The Opposite of Open

One of our main goals in topology is generalising analysis, so that we can apply sufficiently relevant theorems and results into new contexts. The extreme value theorem is of considerable interest.

Theorem 1. Let $f : [a, b] \to \mathbb R$ be continuous. Then there exist $c_1, c_2 \in [a, b]$ such that $f([a, b]) = [f(c_1), f(c_2)]$ .

There are many key facts about this result that we can explore, beyond some sequence-based arguments, and they boil down to the unique properties of the set $[a, b]$ . Our first observation is that

$\mathbb R \backslash [a, b] = (-\infty, a) \cup (b, \infty).$

We note that $(-\infty, a) = \bigcup_{n = 1}^{\infty}(a-n, a)$ and $(b, \infty) = \bigcup_{n = 1}^{\infty}(b, b+n)$ are open sets, so that their union $\mathbb R \backslash [a, b]$ is open too. This is our working definition of the opposite of open—a closed set.

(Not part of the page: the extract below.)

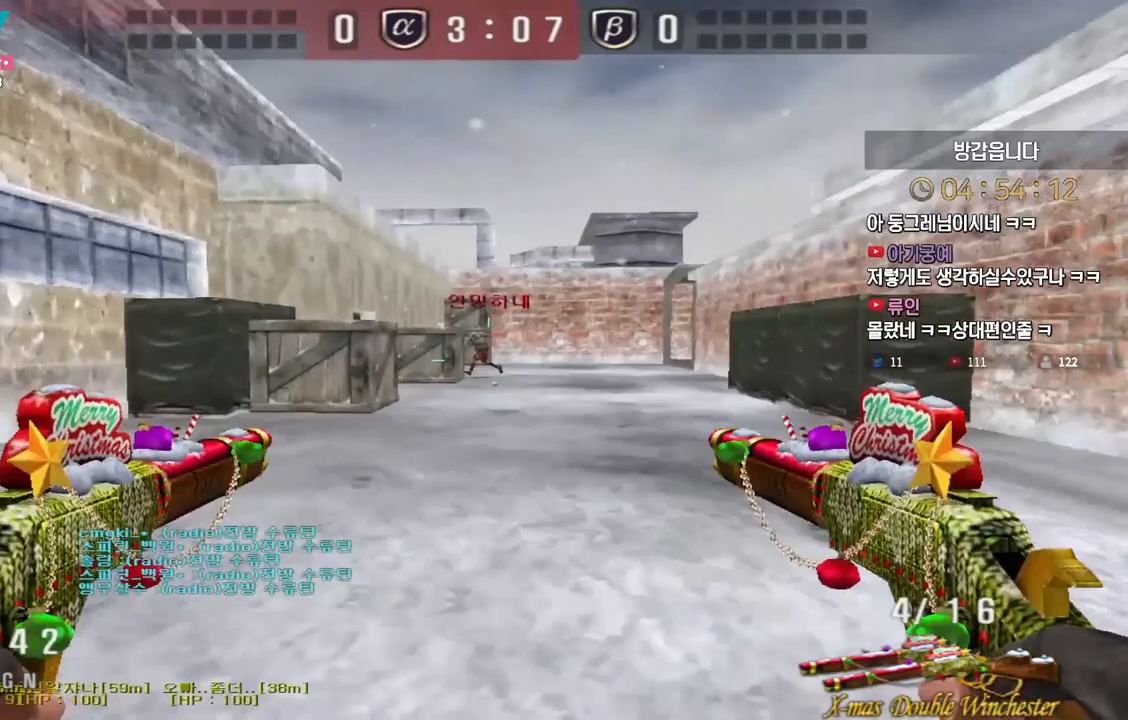
Gameplay with keyboard; each line is a JSON object with the keys held at the frame after it. "events" lists presses ("down") and releases ("up") of "a", "ctrl", "d", "e", "f", "q", "r", "s", "shift", "space", "tab" and "w" between this image and that frame as [ms after this image, input, new state], when the widget could be followed in between. No other keys are recorded. Mouse input is not recorded.
{"keys": ["a", "w"], "events": [[17, "ctrl", "up"], [50, "space", "up"], [67, "a", "down"], [67, "w", "down"]]}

Let $K$ be a topological space.

Definition 1. A subset $C \subseteq K$ is closed if its complement $K \backslash L$ is open. Equivalently, $C = K \backslash U$ for some open set $U \subseteq K$ .

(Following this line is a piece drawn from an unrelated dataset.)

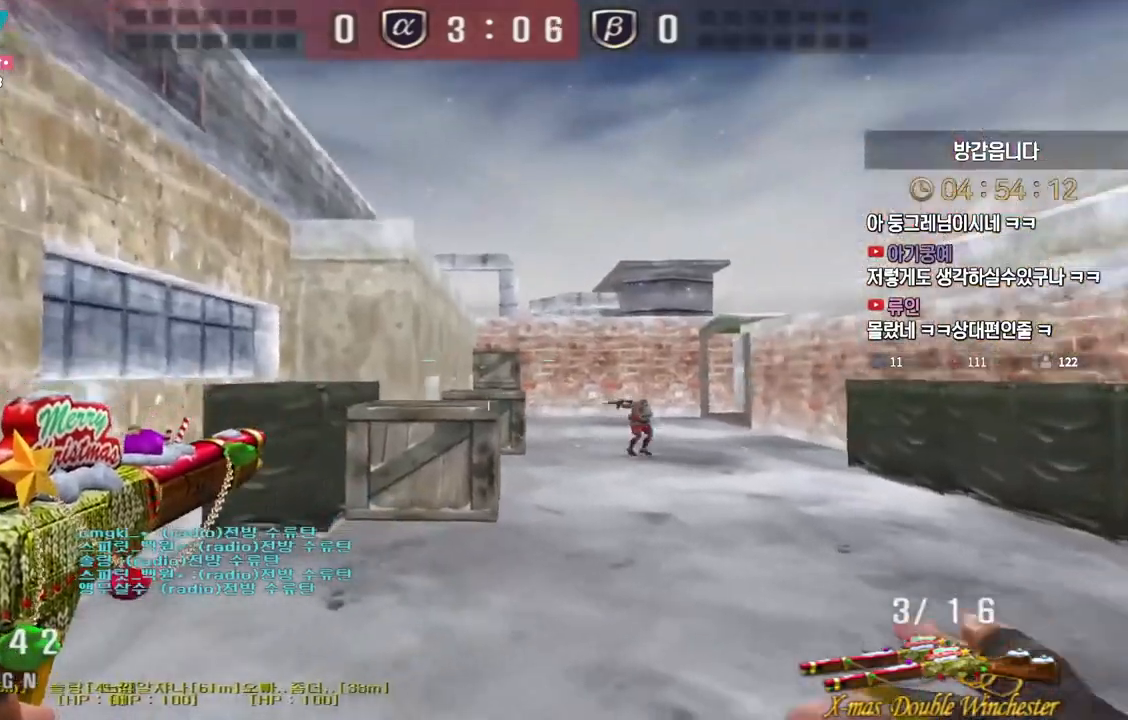
{"keys": [], "events": [[183, "ctrl", "down"], [200, "space", "down"], [217, "a", "up"], [217, "w", "up"], [267, "ctrl", "up"], [283, "space", "up"]]}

Being the opposite of open, we would expect many properties of closed sets to resemble that of open sets. Let’s begin with some the basic topological and continuity-ish properties.

Lemma 1. The following properties hold.

$\emptyset, K$ are closed.
If $C_\alpha \subseteq K$ are closed, so is $\bigcap_{\alpha} C_\alpha$ .
If $C_1,\dots, C_n \subseteq K$ are closed, so is $\bigcup_{i=1}^n C_i$ .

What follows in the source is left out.